How does one go about doing the inversion ? Ordinary inverse Fourier transform would produce distributions, right ?
Thank you.
 A: I'm not sure how to distinguish purely discrete random variables, but the formula $$\lim_{T\to\infty}{1\over 2T}\int^T_{-T}|\phi(t)|^2\,dt=\sum\mu(\{x\})^2$$
tells us whether or not the distribution $\mu$ has a discrete part.   
Reference: Exercise 3.7 (page 98) of Probability: Theory and Examples (2nd edition) by Richard Durrett.
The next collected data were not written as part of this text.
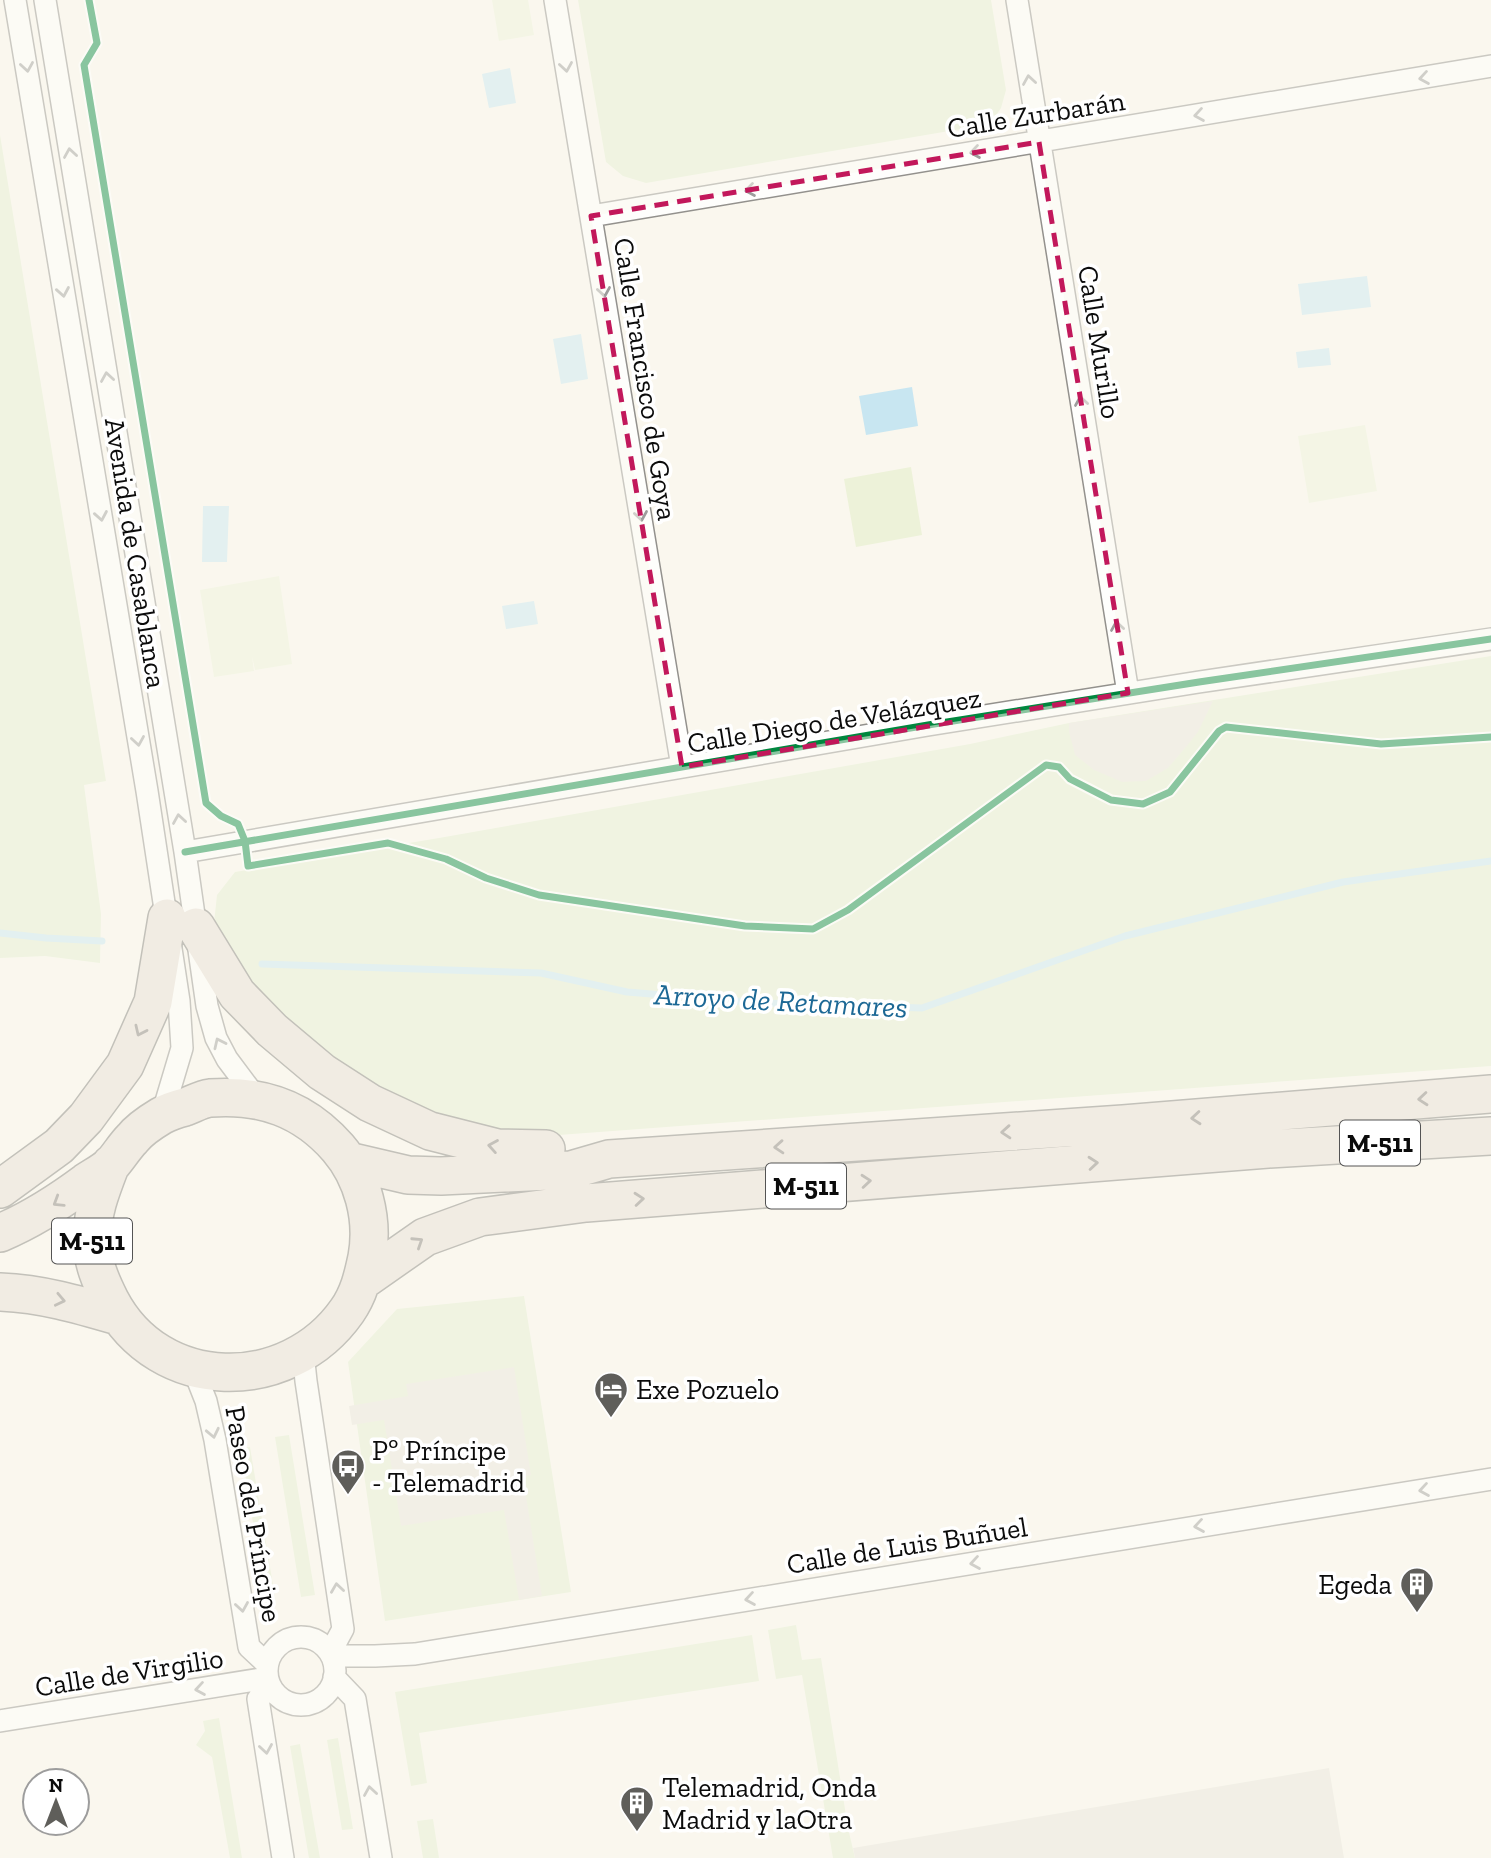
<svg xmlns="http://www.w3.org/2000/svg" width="1491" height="1858" font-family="'Zilla Slab',serif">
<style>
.green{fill:#e4eed0}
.pitch{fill:#edf2d9}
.plaza{fill:#e9e5db}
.water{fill:#c8e6f1}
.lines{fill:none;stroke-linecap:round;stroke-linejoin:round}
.stream{stroke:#c8e6f1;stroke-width:7}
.street-casing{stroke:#93918d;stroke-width:24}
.highway-casing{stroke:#807f7a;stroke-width:40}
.street{stroke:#fefefc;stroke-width:21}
.highway{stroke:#e7ddd4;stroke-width:37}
.cycleway-casing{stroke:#fff;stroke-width:11}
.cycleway{stroke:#00873e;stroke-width:7}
.oneway{stroke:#9d9d9c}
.oneway2{stroke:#847e7a}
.marked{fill:none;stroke:#c2185b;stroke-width:5;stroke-dasharray:14 9;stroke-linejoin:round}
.labels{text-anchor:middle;stroke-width:7;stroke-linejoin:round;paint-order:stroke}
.shield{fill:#fff;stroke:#545454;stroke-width:2}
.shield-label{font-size:26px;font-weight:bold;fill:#0b0b0b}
.street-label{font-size:28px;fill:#0b0b0b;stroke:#fff}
.poi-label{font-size:28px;fill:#0b0b0b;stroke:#fff;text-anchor:start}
.water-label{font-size:30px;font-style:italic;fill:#1c6895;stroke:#fff}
</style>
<rect width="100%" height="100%" fill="#faf7ee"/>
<path class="green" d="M 578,0 L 991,0 L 1006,90 L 1001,108 L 990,124 L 646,183 L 623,176 L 606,162 Z
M 0,135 L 106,781 L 84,785 L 101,914 L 100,963 L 45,956 L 0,958 Z
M 1491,656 L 1491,1066 L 532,1137 L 486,1131 L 374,1092 L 252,998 L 213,932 L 217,895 L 235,872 L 439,838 L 970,744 L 1069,723 Z
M 524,1296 L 571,1592 L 385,1621 L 348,1362 L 397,1309 Z
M 289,1435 L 315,1595 L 301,1597 L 275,1437 Z
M 250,1447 L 276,1603 L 266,1605 L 241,1448 Z
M 796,1625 L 802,1660 L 821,1658 L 848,1828 L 855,1858 L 833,1858 L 802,1675 L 776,1679 L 768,1630 Z
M 752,1635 L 759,1681 L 419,1733 L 427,1783 L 411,1786 L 395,1692 Z
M 219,1718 L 242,1858 L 230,1858 L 212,1757 L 196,1745 L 205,1731 L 203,1721 Z
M 338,1738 L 353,1829 L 342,1830 L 327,1740 Z
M 300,1744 L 320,1858 L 309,1858 L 290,1746 Z
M 433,1819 L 439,1858 L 423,1858 L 417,1821 Z"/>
<path class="pitch" d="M 492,0 L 528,0 L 534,35 L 499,41 Z
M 1365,425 L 1377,491 L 1309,503 L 1298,436 Z
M 911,467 L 922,535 L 856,547 L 844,479 Z
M 279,576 L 292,664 L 255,670 L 252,656 L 254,671 L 214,677 L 200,590 Z"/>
<path class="plaza" d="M 1213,701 L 1198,732 L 1186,747 L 1168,768 L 1146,781 L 1122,782 L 1094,770 L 1075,755 L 1069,732 L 1069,723 Z
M 514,1367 L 531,1475 L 523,1477 L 542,1596 L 519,1600 L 504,1510 L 401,1526 L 384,1420 L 352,1425 L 349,1406 L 408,1396 L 406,1384 Z
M 1329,1768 L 1344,1858 L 855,1858 L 853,1848 Z"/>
<path class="water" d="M 510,68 L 516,103 L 489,108 L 482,74 Z
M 1367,276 L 1371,307 L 1302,315 L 1298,284 Z
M 581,334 L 588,379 L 561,384 L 553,339 Z
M 1329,348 L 1331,365 L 1298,368 L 1296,352 Z
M 912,387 L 918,426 L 866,435 L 859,396 Z
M 203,506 L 229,506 L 227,562 L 202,562 Z
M 534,601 L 538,624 L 506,629 L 502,606 Z"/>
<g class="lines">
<path class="stream" d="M 0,933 L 46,938 L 102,941
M 262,964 L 541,973 L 627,992 L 760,1003 L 922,1008 L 1125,936 L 1343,882 L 1491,861"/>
<g class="street-casing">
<path id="street" d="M 15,0 L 147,791 L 179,1001 L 182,1048 L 162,1115
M 45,0 L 185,852 L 207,1006 L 216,1038 L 227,1059 L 257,1099
M 555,0 L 682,767
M 1017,0 L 1128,693
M 591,216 L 1491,66
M 185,852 L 928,725 L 1199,682 L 1491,639
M 303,1353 L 306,1381 L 343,1629 L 330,1653
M 193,1368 L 206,1401 L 215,1440 L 249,1647 L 267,1664
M267 1671a34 34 0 1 1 68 0a34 34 0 1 1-68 0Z
M 332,1656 L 375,1656 L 415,1654 L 1491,1479
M 334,1677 L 355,1699 L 381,1858
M 270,1687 L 258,1699 L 283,1858
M 0,1721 L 267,1678"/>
</g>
<g class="highway-casing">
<path id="highway" d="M 196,927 L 237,994 L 272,1030 L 322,1072 L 370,1103 L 430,1131 L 497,1148 L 546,1149
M 348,1161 L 408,1175 L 441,1176 L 571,1170 L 609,1159 L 1123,1124 L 1491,1094
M 0,1189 L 59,1146 L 86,1118 L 125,1065 L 153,1002 L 167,918
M 0,1233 C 31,1220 59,1202 86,1182 C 95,1176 105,1171 112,1164 C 119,1156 125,1146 132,1139 C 139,1130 151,1122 161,1116 C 168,1112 177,1109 185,1107 C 193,1104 202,1099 210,1098 C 262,1094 304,1109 338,1148 C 363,1177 374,1219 367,1257 C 363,1276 359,1294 347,1311 C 288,1395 159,1394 110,1300 C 101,1282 92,1262 92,1240 C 92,1212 101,1190 111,1164
M 362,1281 L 425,1237 L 480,1217 L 586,1203 L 1268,1149 L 1491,1136
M 0,1292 C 43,1294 77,1304 118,1316"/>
</g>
<use href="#street" class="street"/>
<use href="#highway" class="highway"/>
<g class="cycleway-casing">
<path id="cycleway" d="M 89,0 L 97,43 L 84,65 L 206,803 L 221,816 L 238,824 L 245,841 L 248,866 L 388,843 L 446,859 L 486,878 L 539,895 L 745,926 L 813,929 L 848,910 L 1046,765 L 1059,767 L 1070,779 L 1111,800 L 1143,804 L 1170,792 L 1219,731 L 1226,727 L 1381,744 L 1491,737
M 185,852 L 928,725 L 1199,682 L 1491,639"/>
</g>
<use href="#cycleway" class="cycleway"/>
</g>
<defs><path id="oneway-chevron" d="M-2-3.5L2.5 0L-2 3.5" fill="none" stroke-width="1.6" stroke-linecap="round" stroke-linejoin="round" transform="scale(1.75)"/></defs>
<g class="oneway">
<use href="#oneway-chevron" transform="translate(27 67) rotate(81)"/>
<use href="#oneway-chevron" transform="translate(566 67) rotate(81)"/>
<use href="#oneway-chevron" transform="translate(1424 78) rotate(171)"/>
<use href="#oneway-chevron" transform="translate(1029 80) rotate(-99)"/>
<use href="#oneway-chevron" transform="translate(1199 115) rotate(171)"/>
<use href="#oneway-chevron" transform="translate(975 152) rotate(171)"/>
<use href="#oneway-chevron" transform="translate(70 153) rotate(-99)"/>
<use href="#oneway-chevron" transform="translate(750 190) rotate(171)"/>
<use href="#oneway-chevron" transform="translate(63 292) rotate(80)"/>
<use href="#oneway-chevron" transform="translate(604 292) rotate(81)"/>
<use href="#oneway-chevron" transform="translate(107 377) rotate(-99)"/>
<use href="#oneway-chevron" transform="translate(1081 401) rotate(-99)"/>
<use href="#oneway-chevron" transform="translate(101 516) rotate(80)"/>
<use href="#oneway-chevron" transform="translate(641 516) rotate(81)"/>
<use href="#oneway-chevron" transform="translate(1117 626) rotate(-99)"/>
<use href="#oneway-chevron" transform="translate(138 741) rotate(81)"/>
<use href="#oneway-chevron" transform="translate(179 819) rotate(-99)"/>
<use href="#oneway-chevron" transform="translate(219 1043) rotate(-115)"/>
<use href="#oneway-chevron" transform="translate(213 1433) rotate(78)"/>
<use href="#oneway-chevron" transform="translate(1424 1490) rotate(171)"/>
<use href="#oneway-chevron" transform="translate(1199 1526) rotate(171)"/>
<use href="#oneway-chevron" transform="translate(975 1563) rotate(171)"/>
<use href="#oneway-chevron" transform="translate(337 1588) rotate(-98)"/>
<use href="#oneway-chevron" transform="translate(750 1599) rotate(171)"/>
<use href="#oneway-chevron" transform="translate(242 1607) rotate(81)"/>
<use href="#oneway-chevron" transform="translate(200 1689) rotate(171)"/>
<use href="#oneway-chevron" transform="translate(266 1749) rotate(81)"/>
<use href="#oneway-chevron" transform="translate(370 1791) rotate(-99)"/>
</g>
<g class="oneway2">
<use href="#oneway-chevron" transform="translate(140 1031) rotate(115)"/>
<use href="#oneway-chevron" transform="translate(1423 1099) rotate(175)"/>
<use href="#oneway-chevron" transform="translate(1196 1118) rotate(175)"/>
<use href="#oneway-chevron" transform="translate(1006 1132) rotate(176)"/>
<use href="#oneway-chevron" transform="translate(493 1146) rotate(-170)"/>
<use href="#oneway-chevron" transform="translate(779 1147) rotate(176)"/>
<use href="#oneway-chevron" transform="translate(1093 1163) rotate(-5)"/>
<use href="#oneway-chevron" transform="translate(866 1181) rotate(-5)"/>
<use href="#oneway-chevron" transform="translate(639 1199) rotate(-5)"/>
<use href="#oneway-chevron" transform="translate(58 1202) rotate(148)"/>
<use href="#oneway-chevron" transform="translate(418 1242) rotate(-33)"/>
<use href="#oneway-chevron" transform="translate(60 1300) rotate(12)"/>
</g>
<path d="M0 0H1491V1858H0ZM 1039,142 L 1128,693 L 682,767 L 591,216 Z" fill="#faf7ee" fill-opacity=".55" fill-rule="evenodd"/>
<path class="marked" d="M 1039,142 L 1128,693 L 682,767 L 591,216 Z"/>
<defs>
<g id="hotel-pin" transform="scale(1.75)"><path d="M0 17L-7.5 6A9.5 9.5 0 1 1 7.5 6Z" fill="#5f5e5a" stroke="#fff"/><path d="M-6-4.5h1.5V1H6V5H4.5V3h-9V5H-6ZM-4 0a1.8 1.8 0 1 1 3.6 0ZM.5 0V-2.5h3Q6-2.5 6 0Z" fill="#fff"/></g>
<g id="bus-pin" transform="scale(1.75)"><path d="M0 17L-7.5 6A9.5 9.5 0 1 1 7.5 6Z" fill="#5f5e5a" stroke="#fff"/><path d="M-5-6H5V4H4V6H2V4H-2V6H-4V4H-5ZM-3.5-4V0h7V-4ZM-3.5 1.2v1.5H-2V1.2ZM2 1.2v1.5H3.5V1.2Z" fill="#fff"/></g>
<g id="building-pin" transform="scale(1.75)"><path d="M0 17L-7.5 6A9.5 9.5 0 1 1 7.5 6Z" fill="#5f5e5a" stroke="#fff"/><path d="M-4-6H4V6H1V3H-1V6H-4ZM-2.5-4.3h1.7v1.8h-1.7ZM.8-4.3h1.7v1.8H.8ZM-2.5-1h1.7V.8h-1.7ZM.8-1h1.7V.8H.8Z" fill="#fff"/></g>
</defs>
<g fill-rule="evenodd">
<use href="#hotel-pin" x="611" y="1389"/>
<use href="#bus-pin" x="348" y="1466"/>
<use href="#building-pin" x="1417" y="1584"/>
<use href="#building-pin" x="637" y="1803"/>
</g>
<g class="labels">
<g class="shield">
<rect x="1340" y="1120.5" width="80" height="45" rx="5"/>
<rect x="766" y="1163.5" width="80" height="45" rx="5"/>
<rect x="52" y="1218.5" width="80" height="45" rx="5"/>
</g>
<g class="shield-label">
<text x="1380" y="1152">M-511</text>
<text x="806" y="1195">M-511</text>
<text x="92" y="1250">M-511</text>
</g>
<g class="street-label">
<text transform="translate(1036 114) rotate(-9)" y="10">Calle Zurbarán</text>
<text transform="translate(1100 342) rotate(81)" y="10">Calle Murillo</text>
<text transform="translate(646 379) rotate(81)" y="10">Calle Francisco de Goya</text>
<text transform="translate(136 553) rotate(81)" y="10">Avenida de Casablanca</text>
<text transform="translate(834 720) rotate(-9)" y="10">Calle Diego de Velázquez</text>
<text transform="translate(254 1514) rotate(80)" y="10">Paseo del Príncipe</text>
<text transform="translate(907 1545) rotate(-9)" y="10">Calle de Luis Buñuel</text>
<text transform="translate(129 1672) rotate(-9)" y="10">Calle de Virgilio</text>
</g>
<g class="poi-label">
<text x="636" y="1399">Exe Pozuelo</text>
<text x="372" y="1460">Pº Príncipe<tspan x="372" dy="32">- Telemadrid</tspan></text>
<text x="1392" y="1594" text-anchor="end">Egeda</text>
<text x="662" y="1797">Telemadrid, Onda<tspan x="662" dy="32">Madrid y laOtra</tspan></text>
</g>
<g class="water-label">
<text transform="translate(781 1001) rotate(3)" y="10">Arroyo de Retamares</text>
</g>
</g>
<g transform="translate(56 1802)"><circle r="33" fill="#ffffff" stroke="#9d9d9d" stroke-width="2"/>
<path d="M0-5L12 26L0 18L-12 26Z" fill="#5f5e5a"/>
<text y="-10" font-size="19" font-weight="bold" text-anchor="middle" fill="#0b0b0b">N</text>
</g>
</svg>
A: The characteristic function is the Fourier transform of the probability density (with positive exponent, instead of the more usual convention of negative; but that's convention). This also holds if the variable is discrete, by using a distribution (sum of Dirac deltas) inside the Fourier integral, which in turn can be equivalently expressed as a Fourier sum. If the variable takes values in the integers, then we have the DTFT, and the transform $X(\omega)$ is a periodic function ($2 \pi$). To recover the original density, is nothing more nor less than computing the inverse transform. If you apply it directy to the full $X(w)$ we would get the sum of deltas; equivalently, we can integrate over a single period to get the values of the probability function. All this is explained in the linked page. 
This, if you are insterested in getting the values of the probability function. If you just want to know if the C F corresponds to a discrete variable: for uniformly discretized support (eg, integers), the CF must be periodic. For arbitrarily discrete variables (less usual) the criterion is more complex - see Byron's answer.